ABOUT THIS TASK: Below are entries. Copy exactly the lines running from the line that holds "among the newly elected members is" to the line that holds "of popular culture and entertainment", with both ends included.

DATA SUPPLIED:
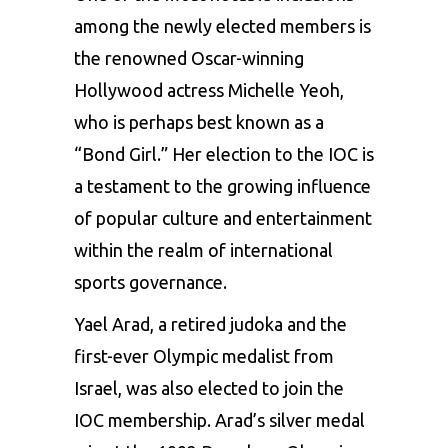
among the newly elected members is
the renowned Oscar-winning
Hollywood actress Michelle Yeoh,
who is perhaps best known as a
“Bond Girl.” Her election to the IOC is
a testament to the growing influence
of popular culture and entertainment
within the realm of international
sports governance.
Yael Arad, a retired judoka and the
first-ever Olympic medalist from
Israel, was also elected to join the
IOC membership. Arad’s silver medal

---

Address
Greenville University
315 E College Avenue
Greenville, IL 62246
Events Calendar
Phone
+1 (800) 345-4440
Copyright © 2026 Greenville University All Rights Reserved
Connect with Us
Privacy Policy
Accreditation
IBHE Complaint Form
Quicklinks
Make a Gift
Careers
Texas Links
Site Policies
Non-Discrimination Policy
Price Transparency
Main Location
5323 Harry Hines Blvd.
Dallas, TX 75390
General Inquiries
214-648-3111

WRITTEN RESPONSE:
among the newly elected members is
the renowned Oscar-winning
Hollywood actress Michelle Yeoh,
who is perhaps best known as a
“Bond Girl.” Her election to the IOC is
a testament to the growing influence
of popular culture and entertainment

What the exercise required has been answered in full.